Reading Time : 3 min

Key Points

  • In Alvarado v. Dart Container Corp. of California, the California Supreme Court held that California law—unlike federal law—requires employers to calculate overtime by treating flat-sum bonuses as if they were earned during only nonovertime hours.
  • Employers who previously used the FLSA method for calculating overtime on such bonuses can limit their liability by making one-time payments to current employees to make up the difference on bonuses already paid.
  • The court’s holding does not apply to bonuses based on productivity, such as production bonuses, piecework bonuses or commissions.

On March 5, 2018, in Alvarado v. Dart Container Corp. of California, the California Supreme Court broke with federal law on the question of “how an employee’s overtime pay rate should be calculated when the employee has earned a flat sum bonus during a single pay period.” Slip op. at 1.

Federal regulations implementing the Fair Labor Standards Act (FLSA) require employers to account for nondiscretionary bonuses when calculating overtime by treating the bonus as if it were earned during each hour of work in the pay period. Thus, the employer calculates the per-hour value of the bonus by dividing the total bonus amount by the total hours worked. Because overtime hours must be compensated at 1.5 times the regular rate of pay, the employee is then due an overtime premium equal to 0.5 times the per-hour value of the bonus, multiplied by the number of hours worked in the pay period.

Conversely, Alvarado held that, under California law, the employer must treat the bonus as if it were earned during only the nonovertime hours in the pay period. In practice, this approach differs from the FLSA approach in two ways. First, when calculating the per-hour value of the bonus, the employer must divide the bonus amount by the nonovertime hours, rather than the total hours worked. Second, the employer must calculate the overtime premium due on the bonus by multiplying its per-hour value by 1.5, rather than 0.5.

The approach adopted in Alvarado is not novel, and, in fact, it tracks the enforcement position taken by the Division of Labor Standards Enforcement (DLSE) since at least 2002. However, California case law regarding the regular rate of pay has traditionally deferred to the federal regulations, so Alvarado represents a notable departure and another potential pitfall for California employers, particularly those with employees both within and outside of the state.
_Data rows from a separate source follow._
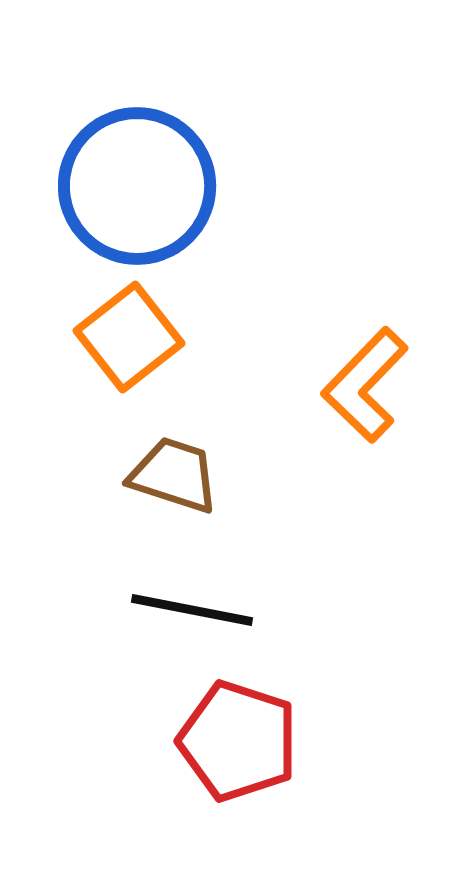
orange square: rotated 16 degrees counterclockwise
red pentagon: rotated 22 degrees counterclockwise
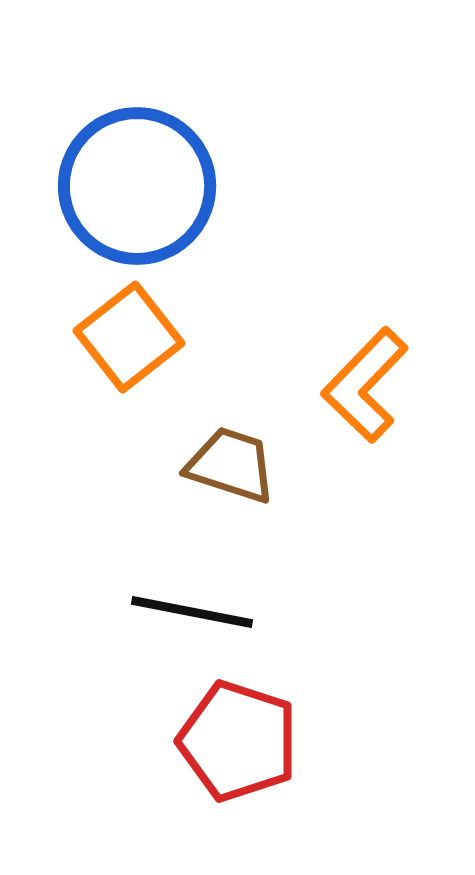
brown trapezoid: moved 57 px right, 10 px up
black line: moved 2 px down
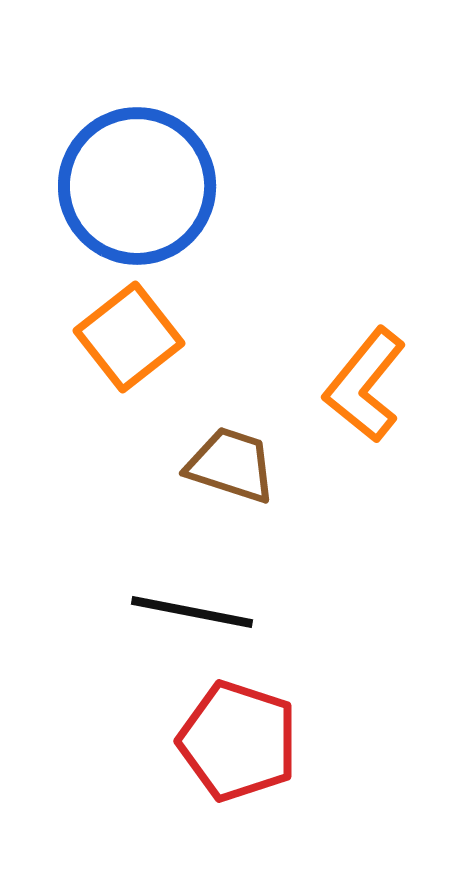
orange L-shape: rotated 5 degrees counterclockwise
The California and federal methods of calculating overtime on such bonuses are unlikely to yield widely divergent results in practice. Nevertheless, the potential liability for California employers who have, until now, taken the FLSA approach may be significant, given the potential for penalties on derivative claims, like waiting-time penalties under Labor Code Section 203 or civil penalties under the Private Attorneys General Act (PAGA). Employers can reduce some of this risk by making one-time payments to current employees to make up the difference on flat-sum bonuses already paid. In many cases, these payments would be relatively small (particularly if the employees do not work substantial amounts of overtime) and would likely eliminate the potential for much larger waiting-time penalties if litigation were to arise. Such corrective action may also support a reduction in any penalty award if the employer were found liable in a PAGA action.

Finally, employers should be aware that the Alvarado methodology does not appear to apply to all types of nondiscretionary bonuses. Alvarado concerned a flat-sum attendance bonus of $15, which employees earned each time they worked a Saturday shift of any length. The court carefully distinguished between that type of bonus—which is wholly independent of the hours worked—and bonuses based on productivity, like “production or piecework bonus[es]” or “commission[s],” which “increase[s] in rough proportion to the number of hours worked.” Slip op. at 29.

Without deciding the issue, the court indicated that a different method would likely be appropriate for productivity-based bonuses. Notably, the DLSE makes the same distinction between productivity-based and flat-sum bonuses, and it tracks the FLSA regulations for calculating overtime on productivity-based bonuses.